Document text =>
○ ○ ○ ○ ○ ○ ○

The need for converged products in digital audio players independently from other electronic devices has meant the demise of the Walkman and portable radio. An essential reason for the creation of independent devices is the need for portability (carry-on functionality while jogging, etc.) not provided by devices such as the laptop. The mobile phone has been the most technically feasible and acceptable single carry-on device to consumers. Other devices that offer audio codec as a secondary feature are smart handheld devices and handheld gaming consoles. Whether consumers will replace dedicated media players with converged devices such as mobile phones, personal digital assistants (PDAs), or combined camera/media players is still to be seen. Currently, connection speeds, processing power, battery limitations, and screen size make it very difficult for the portable phone to replace digital audio players or other content devices. Originally phones used as tools for downloading content, apart from small files such as ringtones, were restricted to countries such as Japan and Korea. Yet, with the development of the iPhone in 2007, customers are able to download content via Bluetooth and telecommunication networks. With improving audio compression technology, the iPhone is positioning itself as an important player in the music industry.

○ ○ ○ ○ ○ ○ ○

[Stored data]
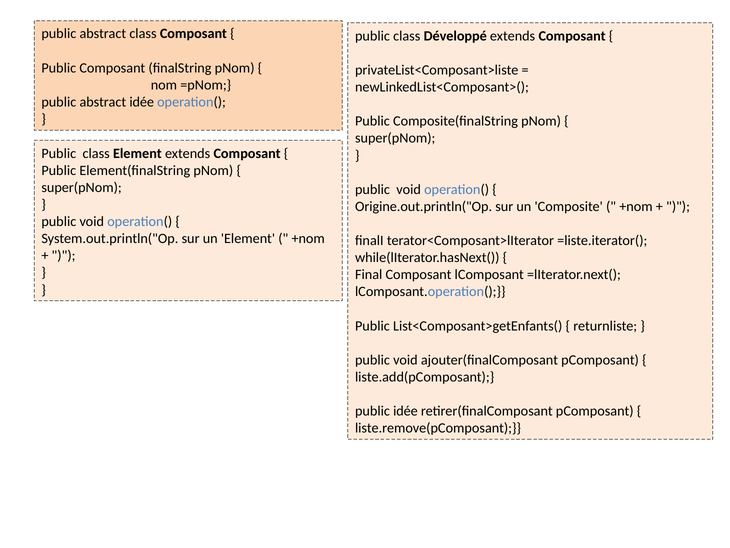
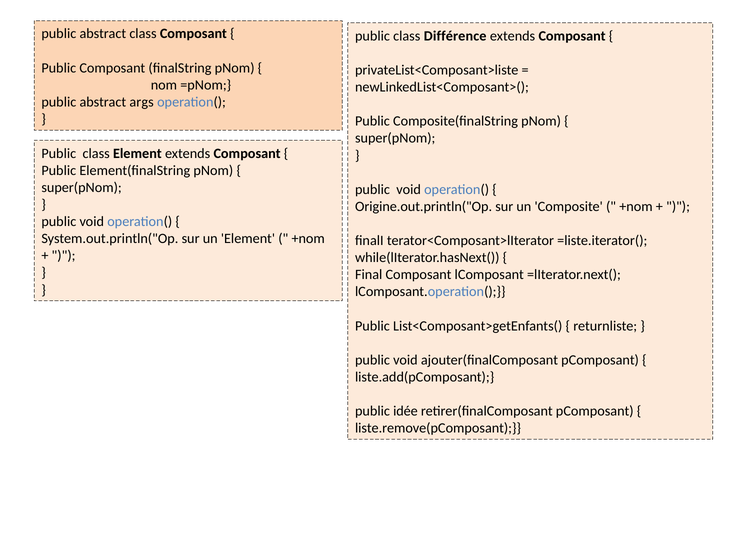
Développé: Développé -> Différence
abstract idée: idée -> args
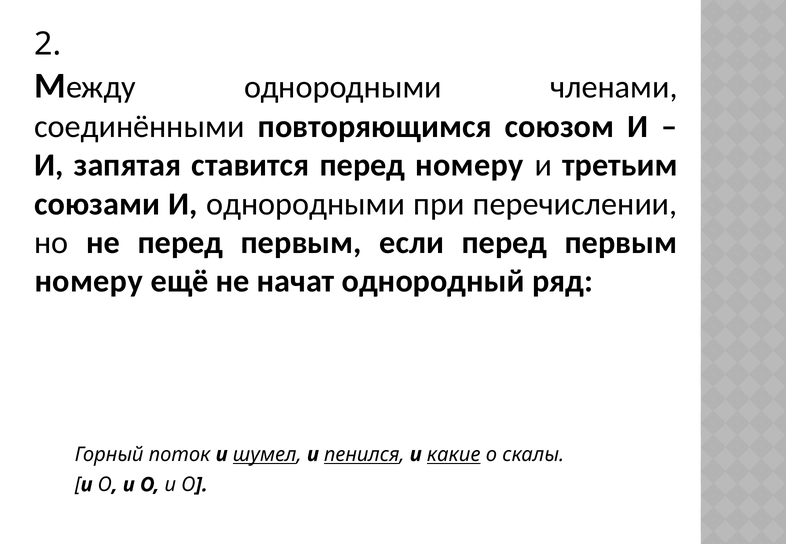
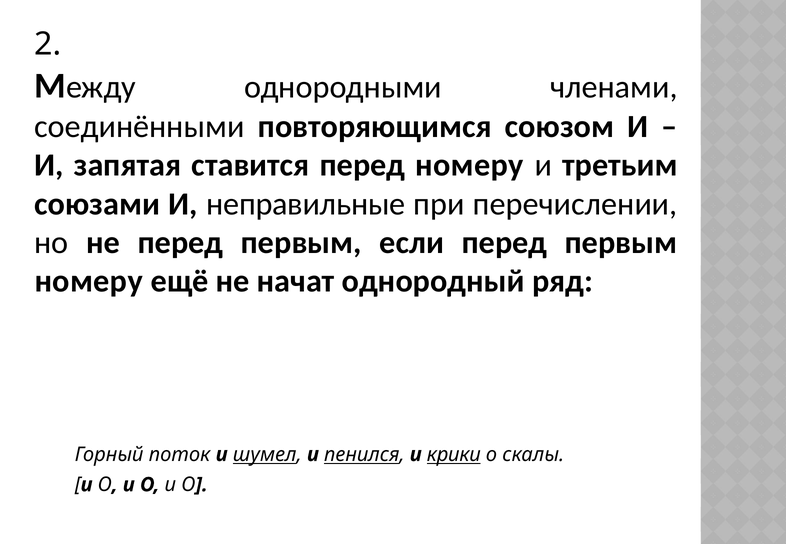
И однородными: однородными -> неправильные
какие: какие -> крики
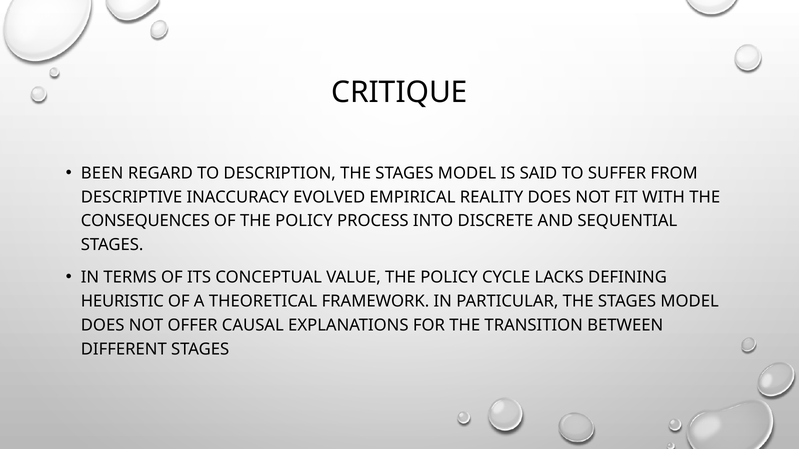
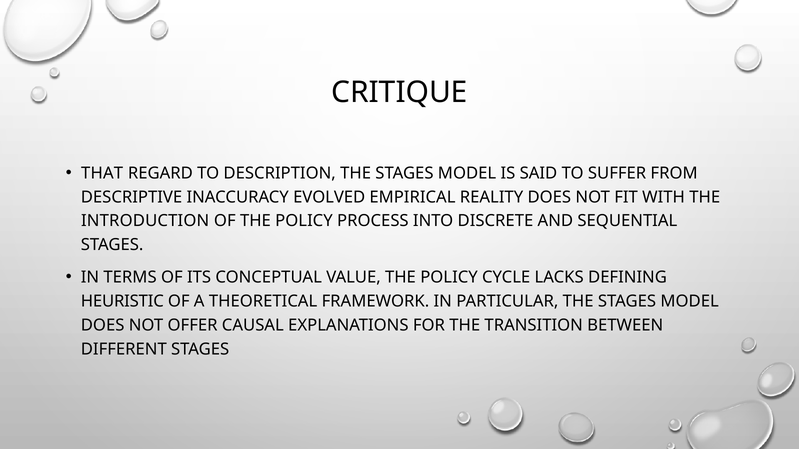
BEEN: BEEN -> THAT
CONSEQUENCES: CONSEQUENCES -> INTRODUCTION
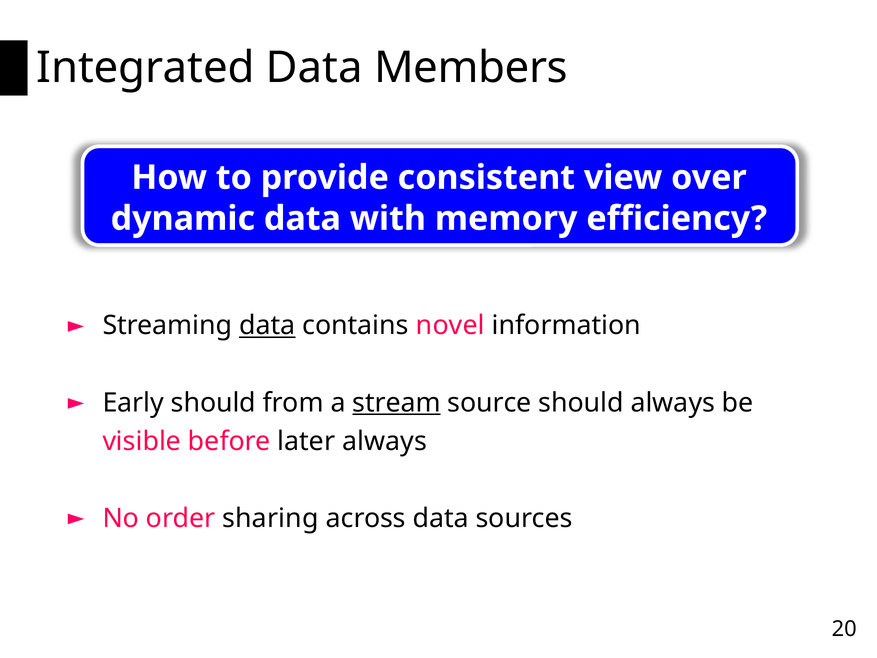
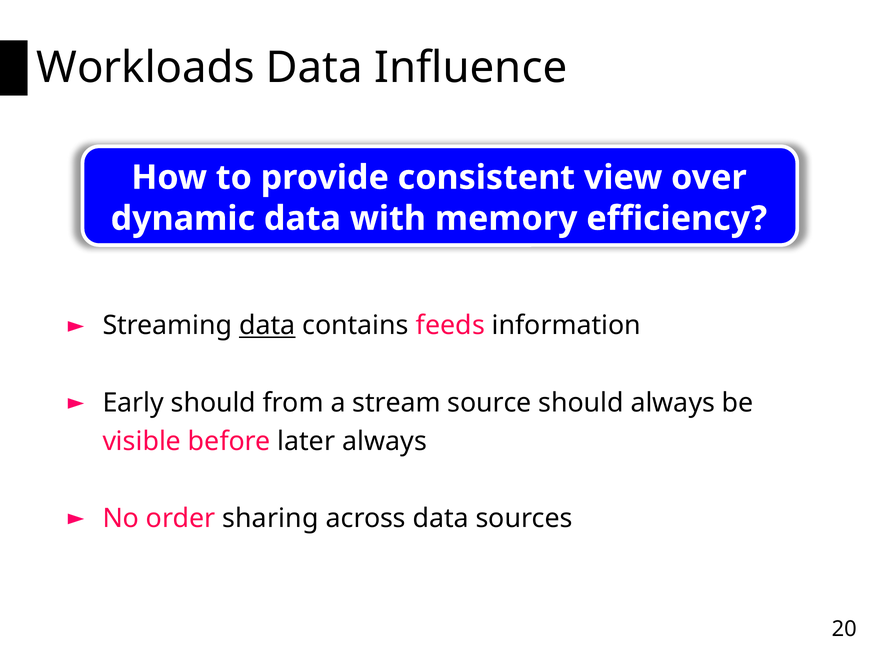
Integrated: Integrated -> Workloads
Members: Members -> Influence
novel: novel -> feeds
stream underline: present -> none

○ ○ ○ ○ ○ ○ ○

Directives =>
1. From the passage on digital audio players, list every factor it says makes it very difficult for the portable phone to replace digital audio players or other content devices.
2. Write what comes next in the passage on digital audio players, starting after its final sentence.
The difference records aren't needed for any of this work.

Responses =>
1.
- Connection speeds
- Processing power
- Battery limitations
- Screen size

2.
Within the first 30 hours of the iPhone’s release, Apple sold over 30,000 units. Apple expected to sell its 1 millionth iPhone by the quarter ending in September 2007. However, due to overwhelming demand, Apple achieved this goal by the beginning of September of that year. In contrast, it took the company seven quarters to sell its 1 millionth iPod. Apple says that it’s still on track to meet the goal spelled out by CEO Steve Jobs to sell 10 million iPhones by 2008. Development in m-commerce will expand rapidly with cheaper and faster wireless connectivity via DSL Internet access and improvements in 3G networks. While the benefits of technology convergence are experienced in the home, in the workplace, and on the move, their rapid adoption raises problems with the compliance of such products, both in terms of regulation and cost, especially in comparison with single-purpose products. One of the most important consequences of the blurring of technology borders is the increasing globalization of services. This move calls for standardization and interoperability between networks and services across the globe. Currently, there are no international agencies to allow for the seamless transition of such technology. Apple must negotiate with individual service providers in each country to sell the iPhone, thereby limiting the range of such units and their overall adoption in the market.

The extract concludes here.